• _Problems to solve_:
1) Repeat the named entity recognition notebook in full, character for character.
2) Pick out every line in the records that contains the string "objects", and copy each one. Case matters when matching.

• _Source passage_:
○ ○ ○ ○ ○
{
 "cells": [
  {
   "cell_type": "markdown",
   "metadata": {},
   "source": [
    "## Named Entity Recognition with Peft Model 🤗\n",
    "\n",
    "##### In this notebook, we will learn how to perform Named Entity Recognition(NER) on the CoNLL-2003 dataset using the Trainer class\n",
    "\n",
    "##### This notebook has been adapted from the main NLP course here - https://huggingface.co/learn/nlp-course/chapter7/2?fw=pt#fine-tuning-the-model"
   ]
  },
  {
   "cell_type": "code",
   "execution_count": null,
   "metadata": {},
   "outputs": [],
   "source": [
    "#install the required libraries\n",
    "!pip install -q datasets evaluate transformers seqeval"
   ]
  },
  {
   "cell_type": "code",
   "execution_count": null,
   "metadata": {},
   "outputs": [],
   "source": [
    "# Import required libraries\n",
    "from datasets import load_dataset\n",
    "from transformers import AutoTokenizer, AutoModelForTokenClassification, DataCollatorForTokenClassification, TrainingArguments, Trainer, pipeline\n",
    "from peft import get_peft_model, LoraConfig, TaskType\n",
    "import evaluate\n",
    "import numpy as np\n",
    "from huggingface_hub import notebook_login"
○ ○ ○ ○ ○
• _Data to examine_:
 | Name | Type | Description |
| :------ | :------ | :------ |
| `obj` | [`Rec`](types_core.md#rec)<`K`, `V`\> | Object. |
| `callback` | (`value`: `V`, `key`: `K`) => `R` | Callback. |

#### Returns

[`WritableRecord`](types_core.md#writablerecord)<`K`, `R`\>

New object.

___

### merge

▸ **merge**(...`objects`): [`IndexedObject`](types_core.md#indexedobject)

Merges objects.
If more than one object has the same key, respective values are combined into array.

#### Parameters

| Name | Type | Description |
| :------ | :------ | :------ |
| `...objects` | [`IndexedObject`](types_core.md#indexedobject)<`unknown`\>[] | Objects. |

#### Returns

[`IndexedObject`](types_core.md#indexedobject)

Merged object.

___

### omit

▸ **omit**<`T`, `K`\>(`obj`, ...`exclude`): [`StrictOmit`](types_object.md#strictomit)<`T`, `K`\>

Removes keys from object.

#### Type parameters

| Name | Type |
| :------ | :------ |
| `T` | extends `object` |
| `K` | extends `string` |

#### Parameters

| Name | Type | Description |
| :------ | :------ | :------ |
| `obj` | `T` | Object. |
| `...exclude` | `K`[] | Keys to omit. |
○ ○ ○ ○ ○
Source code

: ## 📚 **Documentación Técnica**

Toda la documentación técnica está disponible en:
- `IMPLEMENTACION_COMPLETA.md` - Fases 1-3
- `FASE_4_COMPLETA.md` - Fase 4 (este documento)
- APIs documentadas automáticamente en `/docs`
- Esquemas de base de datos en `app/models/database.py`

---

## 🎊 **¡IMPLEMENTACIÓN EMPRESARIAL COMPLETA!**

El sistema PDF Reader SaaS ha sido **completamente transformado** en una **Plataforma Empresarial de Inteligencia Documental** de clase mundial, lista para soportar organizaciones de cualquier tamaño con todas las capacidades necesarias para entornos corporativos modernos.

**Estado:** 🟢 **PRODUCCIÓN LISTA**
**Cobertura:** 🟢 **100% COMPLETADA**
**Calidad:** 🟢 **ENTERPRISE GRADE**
○ ○ ○ ○ ○
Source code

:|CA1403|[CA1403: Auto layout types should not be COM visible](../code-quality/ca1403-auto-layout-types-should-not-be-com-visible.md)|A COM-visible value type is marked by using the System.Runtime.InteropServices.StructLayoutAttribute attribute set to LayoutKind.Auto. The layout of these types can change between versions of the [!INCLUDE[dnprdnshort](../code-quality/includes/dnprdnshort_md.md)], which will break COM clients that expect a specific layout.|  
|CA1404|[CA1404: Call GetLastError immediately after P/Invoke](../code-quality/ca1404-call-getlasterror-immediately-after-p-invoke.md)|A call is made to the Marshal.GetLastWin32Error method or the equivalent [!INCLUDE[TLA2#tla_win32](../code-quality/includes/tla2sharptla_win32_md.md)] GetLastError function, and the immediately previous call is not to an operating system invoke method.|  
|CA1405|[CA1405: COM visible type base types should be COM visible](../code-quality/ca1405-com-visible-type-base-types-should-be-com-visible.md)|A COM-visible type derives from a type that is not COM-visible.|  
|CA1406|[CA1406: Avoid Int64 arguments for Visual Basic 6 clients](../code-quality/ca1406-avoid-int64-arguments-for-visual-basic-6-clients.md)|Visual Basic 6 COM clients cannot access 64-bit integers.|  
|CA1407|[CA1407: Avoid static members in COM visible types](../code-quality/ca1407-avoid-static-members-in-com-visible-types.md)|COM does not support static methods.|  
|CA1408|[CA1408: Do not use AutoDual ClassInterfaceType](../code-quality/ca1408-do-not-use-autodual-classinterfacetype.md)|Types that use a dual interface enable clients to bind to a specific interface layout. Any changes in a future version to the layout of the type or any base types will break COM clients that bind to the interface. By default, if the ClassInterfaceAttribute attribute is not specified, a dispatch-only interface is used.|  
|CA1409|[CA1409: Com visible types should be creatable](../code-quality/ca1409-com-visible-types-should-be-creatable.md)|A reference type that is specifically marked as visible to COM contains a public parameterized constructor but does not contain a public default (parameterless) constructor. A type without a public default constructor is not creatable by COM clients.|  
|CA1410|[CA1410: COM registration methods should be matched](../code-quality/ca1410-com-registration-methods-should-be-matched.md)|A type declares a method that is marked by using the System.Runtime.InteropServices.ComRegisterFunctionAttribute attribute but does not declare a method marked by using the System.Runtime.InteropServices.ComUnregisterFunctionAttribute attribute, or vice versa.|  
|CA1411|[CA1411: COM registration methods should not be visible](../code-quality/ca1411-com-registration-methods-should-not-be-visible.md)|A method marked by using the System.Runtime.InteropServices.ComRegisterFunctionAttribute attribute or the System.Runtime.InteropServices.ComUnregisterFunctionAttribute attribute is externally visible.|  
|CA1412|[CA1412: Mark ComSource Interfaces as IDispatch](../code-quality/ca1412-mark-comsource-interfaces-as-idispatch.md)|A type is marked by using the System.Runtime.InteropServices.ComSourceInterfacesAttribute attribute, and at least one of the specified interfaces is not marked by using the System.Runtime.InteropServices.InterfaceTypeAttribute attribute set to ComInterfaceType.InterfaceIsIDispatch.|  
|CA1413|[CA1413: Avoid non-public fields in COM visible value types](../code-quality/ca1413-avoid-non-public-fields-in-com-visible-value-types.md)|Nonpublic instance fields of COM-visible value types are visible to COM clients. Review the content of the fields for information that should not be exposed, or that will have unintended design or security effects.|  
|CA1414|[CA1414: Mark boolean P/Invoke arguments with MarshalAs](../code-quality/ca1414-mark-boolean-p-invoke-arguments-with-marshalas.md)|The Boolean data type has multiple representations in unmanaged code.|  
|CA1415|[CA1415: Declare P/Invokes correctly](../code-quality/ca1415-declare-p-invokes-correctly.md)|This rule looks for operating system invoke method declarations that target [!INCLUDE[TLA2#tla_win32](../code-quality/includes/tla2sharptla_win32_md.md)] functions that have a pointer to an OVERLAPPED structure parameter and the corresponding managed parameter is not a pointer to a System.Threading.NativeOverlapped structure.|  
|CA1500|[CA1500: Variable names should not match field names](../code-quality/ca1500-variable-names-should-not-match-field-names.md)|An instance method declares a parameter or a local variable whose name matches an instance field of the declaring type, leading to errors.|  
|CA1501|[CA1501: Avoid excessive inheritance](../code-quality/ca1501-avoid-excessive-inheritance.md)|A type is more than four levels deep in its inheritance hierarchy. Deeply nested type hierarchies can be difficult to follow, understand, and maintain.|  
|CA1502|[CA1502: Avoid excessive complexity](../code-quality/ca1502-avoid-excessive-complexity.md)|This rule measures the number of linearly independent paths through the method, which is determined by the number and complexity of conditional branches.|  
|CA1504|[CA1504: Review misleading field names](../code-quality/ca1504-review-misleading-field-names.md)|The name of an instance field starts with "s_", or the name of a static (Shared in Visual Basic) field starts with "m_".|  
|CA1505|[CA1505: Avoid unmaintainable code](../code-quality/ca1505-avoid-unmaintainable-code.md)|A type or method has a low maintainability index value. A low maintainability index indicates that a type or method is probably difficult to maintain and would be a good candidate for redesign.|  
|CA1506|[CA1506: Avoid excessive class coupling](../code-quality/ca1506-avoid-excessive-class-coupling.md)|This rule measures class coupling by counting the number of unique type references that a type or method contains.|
○ ○ ○ ○ ○
• _Answers provided_:
1)
{
 "cells": [
  {
   "cell_type": "markdown",
   "metadata": {},
   "source": [
    "## Named Entity Recognition with Peft Model 🤗\n",
    "\n",
    "##### In this notebook, we will learn how to perform Named Entity Recognition(NER) on the CoNLL-2003 dataset using the Trainer class\n",
    "\n",
    "##### This notebook has been adapted from the main NLP course here - https://huggingface.co/learn/nlp-course/chapter7/2?fw=pt#fine-tuning-the-model"
   ]
  },
  {
   "cell_type": "code",
   "execution_count": null,
   "metadata": {},
   "outputs": [],
   "source": [
    "#install the required libraries\n",
    "!pip install -q datasets evaluate transformers seqeval"
   ]
  },
  {
   "cell_type": "code",
   "execution_count": null,
   "metadata": {},
   "outputs": [],
   "source": [
    "# Import required libraries\n",
    "from datasets import load_dataset\n",
    "from transformers import AutoTokenizer, AutoModelForTokenClassification, DataCollatorForTokenClassification, TrainingArguments, Trainer, pipeline\n",
    "from peft import get_peft_model, LoraConfig, TaskType\n",
    "import evaluate\n",
    "import numpy as np\n",
    "from huggingface_hub import notebook_login"

2)
▸ **merge**(...`objects`): [`IndexedObject`](types_core.md#indexedobject)
Merges objects.
| `...objects` | [`IndexedObject`](types_core.md#indexedobject)<`unknown`\>[] | Objects. |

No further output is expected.